A useful reflex: test the connection from the edge of the field an hour before kick-off. If the signal is too weak, sharing a connection from a smartphone with a better antenna can help.
Managing team data at the start of the season
At the start of the season, the passwords for FMI user accounts are sometimes reset by the FFF. This happened in the summer of 2021, and the procedure may happen again. The Footclubs correspondent must anticipate this possibility by checking each coach’s access before the first official match.
Retrieving team data goes through Footclubs. You can find licensed players, line-ups, and results from previous seasons. Checking the data before the first match avoids administrative blockages on match day, particularly the absence of a player on the sheet because their license has not been validated.
Footclubs facing private platforms: retaining licensed players from a small club
Platforms like Playo or TeamSnap allow players to organize informal matches among themselves, with online registration, integrated payment, and geolocation of available fields. For an amateur club with a few dozen licensed players, this competition is direct: a player who finds it easier to book a slot on a private application may end up not renewing their license.

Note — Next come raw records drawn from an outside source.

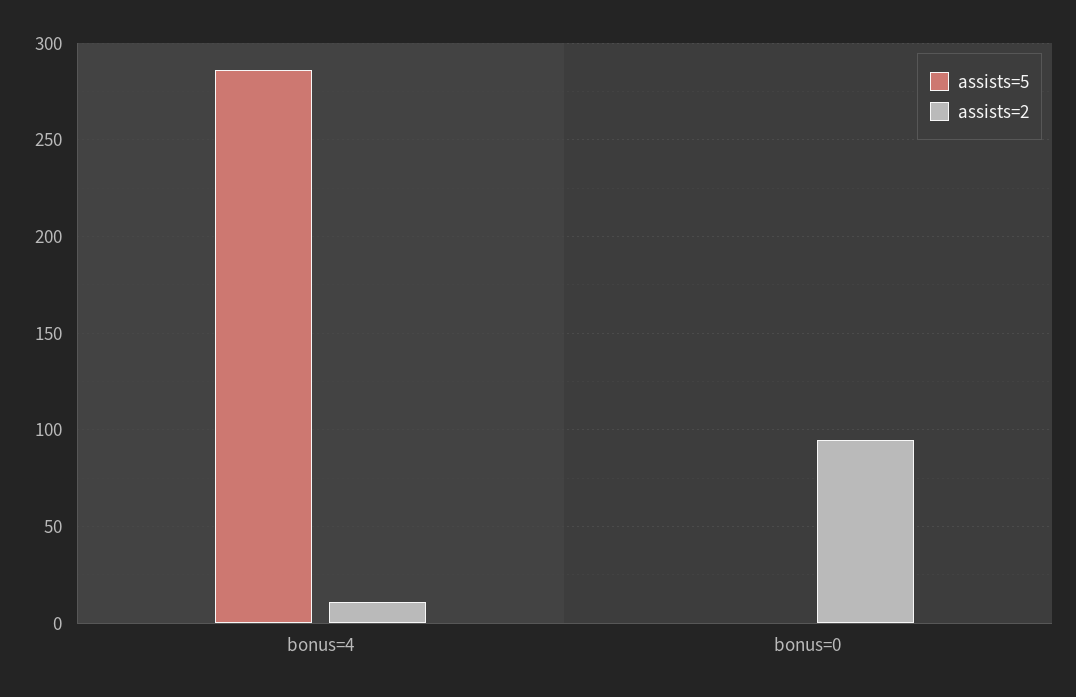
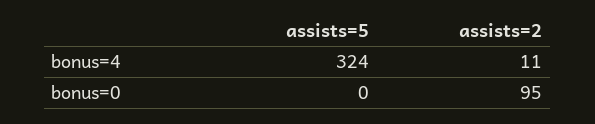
assists=5, bonus=4: 285 -> 324

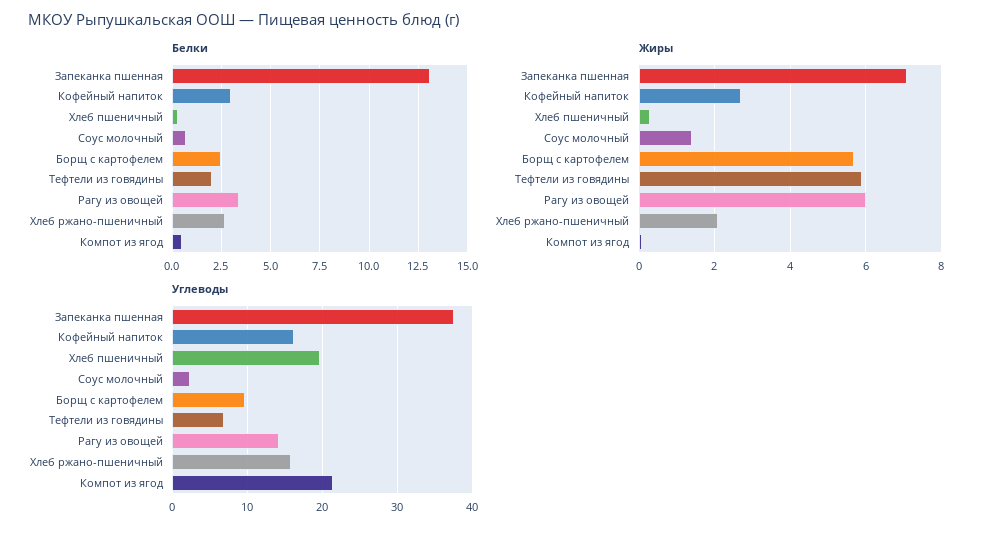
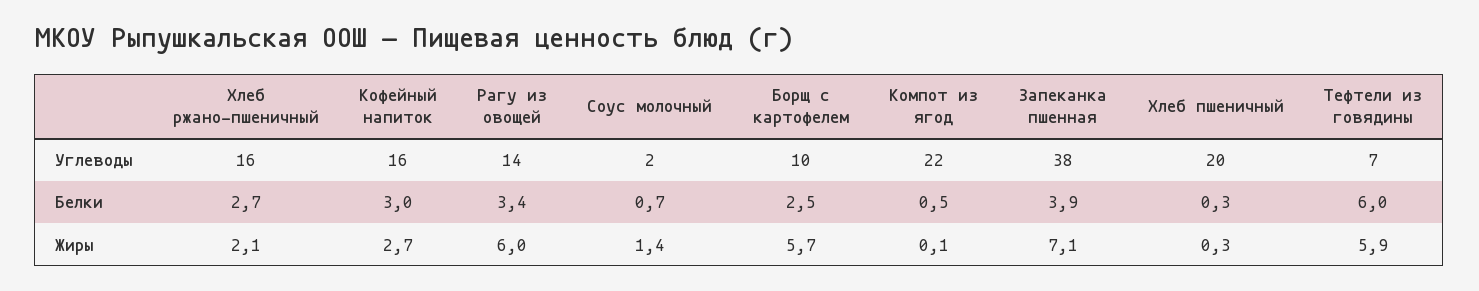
Белки, Запеканка пшенная: 13 -> 3.9
Белки, Тефтели из говядины: 2 -> 6

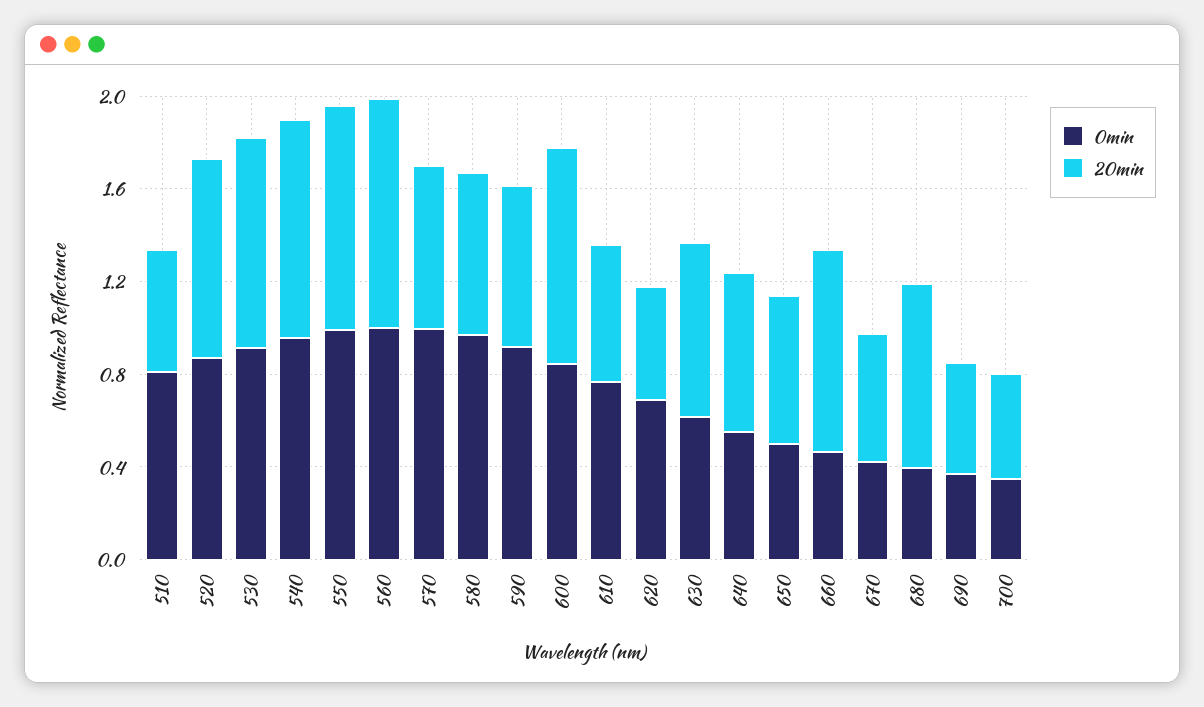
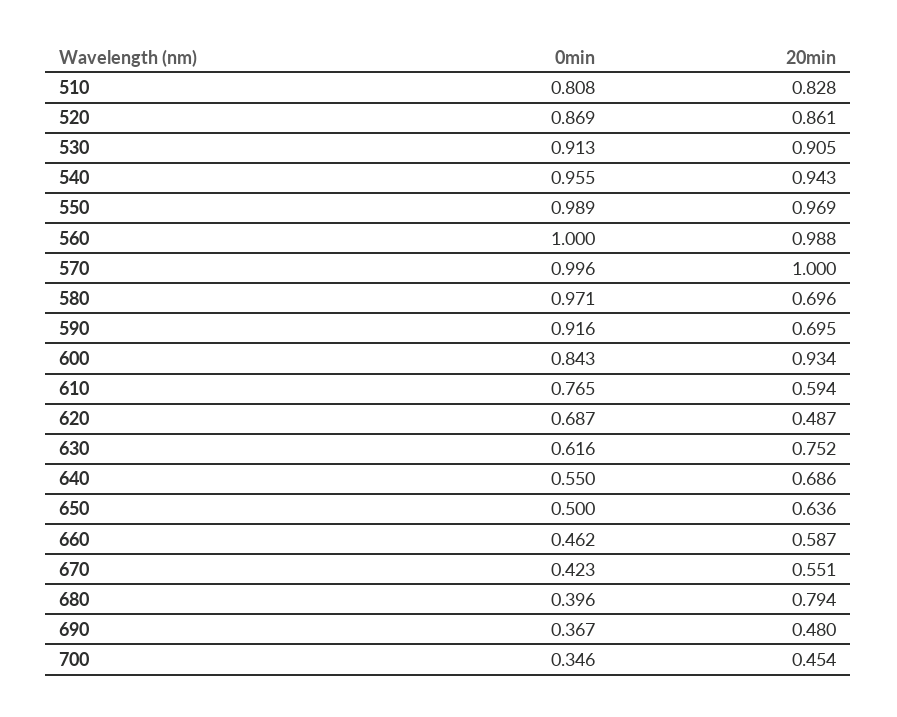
20min, 510: 0.5 -> 0.828
20min, 570: 0.7 -> 1
20min, 660: 0.9 -> 0.587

Footclubs is not intended to compete in the field of public user experience. Its strength lies in the institutional link: license, insurance, access to official competitions, federal history of the player. For a small club, the retention strategy relies on what Footclubs makes possible that private platforms do not cover.
Leveraging federal recreational football
The FFF launched a recreational football development program in 2019, based on small group practices: Foot5, Futsal, Beach Soccer, Futnet, Golf Foot. The Fitfoot targets a female audience, while Walking Football targets seniors. These formats are more accessible and less physically demanding than traditional eleven-a-side football.
A club that registers these activities in Footclubs can offer a comparable option to what Playo promotes (short matches, relaxed atmosphere), while maintaining the federal framework. Feedback on this point varies by district, but clubs that have diversified their recreational offerings generally see better retention of adults between seasons.
- Create Foot5 or Futsal slots in Footclubs to provide an alternative to private platforms.
- Communicate about federal insurance and access to official competitions, two advantages absent from third-party applications.
- Use the Federal Educational Program as a retention argument with families of young players.

The real lever for a small club is not to make Footclubs more appealing than a public application. It is to rely on what the federal platform structures (licenses, competitions, team data) to offer a practice option that private platforms cannot replicate. A well-trained Footclubs correspondent, functional FMI access from the first match, and a visible recreational offer are enough to anchor licensed players in the federal circuit.